Sa vie a basculé et, une fois encore, il a tout quitté pour se retirer sur l’ïle de Patmos, d’où était originaire sa grand-mère. Car Théophane vit la détresse des exilés. Arraché à l’Egypte après la prise de pouvoir du colonel Nasser en 1956, sa famille a dû fuir au Liban et en France. Sur ce coin de terre d’une beauté saisissante, encore toute imprégnée des mythes grecs comme des cavaliers de l’Apocalypse, il exerce la médecine générale dans la plus grande modestie, pour expier l’inexpiable.

A cet homme brillant, enterré vivant à 45 ans, sera donnée une seconde chance : la rencontre avec Antonia, jeune handicapée de vingt ans sa cadette, qui n’accepte pas le destin qui lui a paralysé le bas du corps. On voit clairement comment s’achemine cette histoire d’amour et de résilience.

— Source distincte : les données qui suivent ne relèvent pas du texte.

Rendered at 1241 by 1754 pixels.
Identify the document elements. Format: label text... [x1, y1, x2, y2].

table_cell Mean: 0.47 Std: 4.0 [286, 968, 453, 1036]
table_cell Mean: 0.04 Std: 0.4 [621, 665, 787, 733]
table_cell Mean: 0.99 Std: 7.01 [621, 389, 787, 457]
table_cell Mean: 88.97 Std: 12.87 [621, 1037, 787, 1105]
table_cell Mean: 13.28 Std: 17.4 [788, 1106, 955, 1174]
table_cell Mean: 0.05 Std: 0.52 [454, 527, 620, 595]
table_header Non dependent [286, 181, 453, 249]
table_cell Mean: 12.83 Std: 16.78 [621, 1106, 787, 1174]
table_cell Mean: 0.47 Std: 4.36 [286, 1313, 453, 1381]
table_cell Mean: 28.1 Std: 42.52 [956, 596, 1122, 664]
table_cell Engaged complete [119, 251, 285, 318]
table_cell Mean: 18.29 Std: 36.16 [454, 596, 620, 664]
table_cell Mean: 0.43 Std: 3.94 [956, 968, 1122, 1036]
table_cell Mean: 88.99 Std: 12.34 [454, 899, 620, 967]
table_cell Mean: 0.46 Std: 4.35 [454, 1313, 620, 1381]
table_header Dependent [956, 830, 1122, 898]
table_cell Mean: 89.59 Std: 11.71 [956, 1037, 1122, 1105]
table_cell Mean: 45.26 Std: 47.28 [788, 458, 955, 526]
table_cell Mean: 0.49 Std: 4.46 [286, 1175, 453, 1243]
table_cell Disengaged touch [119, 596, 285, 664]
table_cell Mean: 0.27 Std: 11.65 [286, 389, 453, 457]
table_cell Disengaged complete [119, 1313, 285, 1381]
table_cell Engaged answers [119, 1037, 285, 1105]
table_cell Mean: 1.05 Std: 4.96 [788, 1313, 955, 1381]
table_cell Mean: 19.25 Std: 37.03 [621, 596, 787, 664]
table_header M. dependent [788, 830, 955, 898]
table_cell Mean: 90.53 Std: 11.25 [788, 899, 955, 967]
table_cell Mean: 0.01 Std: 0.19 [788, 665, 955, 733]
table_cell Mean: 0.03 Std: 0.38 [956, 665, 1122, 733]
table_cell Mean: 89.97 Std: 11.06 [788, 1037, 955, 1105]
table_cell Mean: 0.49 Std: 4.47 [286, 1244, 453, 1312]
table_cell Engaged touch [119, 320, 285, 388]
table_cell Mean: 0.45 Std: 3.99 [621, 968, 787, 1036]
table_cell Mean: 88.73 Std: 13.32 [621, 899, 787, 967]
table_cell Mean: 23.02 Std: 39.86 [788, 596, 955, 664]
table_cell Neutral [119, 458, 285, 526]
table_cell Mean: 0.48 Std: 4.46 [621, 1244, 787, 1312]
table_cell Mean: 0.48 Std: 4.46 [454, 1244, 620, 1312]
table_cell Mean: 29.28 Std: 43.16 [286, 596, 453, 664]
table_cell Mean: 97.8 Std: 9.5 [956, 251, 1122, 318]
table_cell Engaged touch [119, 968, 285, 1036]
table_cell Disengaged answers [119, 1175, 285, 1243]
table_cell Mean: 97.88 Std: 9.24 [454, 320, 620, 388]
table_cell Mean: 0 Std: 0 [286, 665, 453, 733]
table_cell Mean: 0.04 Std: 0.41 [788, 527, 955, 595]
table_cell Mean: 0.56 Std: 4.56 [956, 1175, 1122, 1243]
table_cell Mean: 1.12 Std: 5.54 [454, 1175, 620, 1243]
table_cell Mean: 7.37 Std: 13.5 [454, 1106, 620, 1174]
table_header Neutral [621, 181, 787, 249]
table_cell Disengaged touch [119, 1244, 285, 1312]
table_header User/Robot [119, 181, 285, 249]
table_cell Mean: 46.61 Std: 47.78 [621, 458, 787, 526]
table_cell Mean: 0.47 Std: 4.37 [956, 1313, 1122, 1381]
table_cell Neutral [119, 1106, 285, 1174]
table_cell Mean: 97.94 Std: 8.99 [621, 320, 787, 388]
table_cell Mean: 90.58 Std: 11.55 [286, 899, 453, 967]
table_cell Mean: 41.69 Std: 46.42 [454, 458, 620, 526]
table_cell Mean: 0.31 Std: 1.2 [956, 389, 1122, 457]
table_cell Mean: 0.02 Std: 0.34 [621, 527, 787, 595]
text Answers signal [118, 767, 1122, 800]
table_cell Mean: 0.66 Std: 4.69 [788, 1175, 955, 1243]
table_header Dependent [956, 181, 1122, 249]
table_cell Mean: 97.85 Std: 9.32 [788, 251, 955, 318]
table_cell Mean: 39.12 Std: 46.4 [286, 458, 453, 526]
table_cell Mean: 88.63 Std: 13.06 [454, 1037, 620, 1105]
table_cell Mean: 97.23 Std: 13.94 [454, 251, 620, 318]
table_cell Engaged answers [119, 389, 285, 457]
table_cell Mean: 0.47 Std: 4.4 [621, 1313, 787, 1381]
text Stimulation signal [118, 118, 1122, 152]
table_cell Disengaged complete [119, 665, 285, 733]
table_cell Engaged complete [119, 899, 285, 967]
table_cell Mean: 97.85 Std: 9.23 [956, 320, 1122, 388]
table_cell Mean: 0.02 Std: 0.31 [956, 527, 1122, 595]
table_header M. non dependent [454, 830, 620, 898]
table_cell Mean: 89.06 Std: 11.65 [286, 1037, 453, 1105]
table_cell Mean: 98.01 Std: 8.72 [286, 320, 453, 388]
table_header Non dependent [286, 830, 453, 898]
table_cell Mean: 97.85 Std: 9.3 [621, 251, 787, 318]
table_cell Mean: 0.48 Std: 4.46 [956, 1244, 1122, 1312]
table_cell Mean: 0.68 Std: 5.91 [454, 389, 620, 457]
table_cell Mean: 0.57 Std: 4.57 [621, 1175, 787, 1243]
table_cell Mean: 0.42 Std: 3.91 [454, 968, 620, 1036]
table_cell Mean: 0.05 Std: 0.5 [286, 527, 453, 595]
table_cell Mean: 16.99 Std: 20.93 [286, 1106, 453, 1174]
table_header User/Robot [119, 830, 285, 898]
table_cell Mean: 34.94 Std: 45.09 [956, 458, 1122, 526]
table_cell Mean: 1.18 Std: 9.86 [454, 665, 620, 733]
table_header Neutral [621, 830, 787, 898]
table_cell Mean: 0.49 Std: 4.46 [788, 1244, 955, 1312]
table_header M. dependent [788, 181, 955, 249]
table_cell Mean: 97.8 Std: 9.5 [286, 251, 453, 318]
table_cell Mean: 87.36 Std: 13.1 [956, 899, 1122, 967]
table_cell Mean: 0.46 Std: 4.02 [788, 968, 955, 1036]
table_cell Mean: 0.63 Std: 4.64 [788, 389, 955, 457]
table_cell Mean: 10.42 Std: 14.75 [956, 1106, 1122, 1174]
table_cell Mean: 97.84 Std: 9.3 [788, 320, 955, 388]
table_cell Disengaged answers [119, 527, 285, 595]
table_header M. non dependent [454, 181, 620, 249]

C’est évident, mais aussi très bien écrit, fluide, bien construit, avec une accélération dramatique dans les derniers chapitres. Les paysages sont décrits avec grâce, les personnages campés avec tendresse, avec une mention spéciale pour Jéhol, le cheval-thérapeuthe.

Un bref roman plein d’espoir, bien agréable à lire pour faire oublier une journée de pluie en été …

L’homme qui regardait la mer, roman de Gilbert Sinoué, édité chez Flammarion (2012), 332 p. 19,90€ et aussi en édition poche à 7,50€.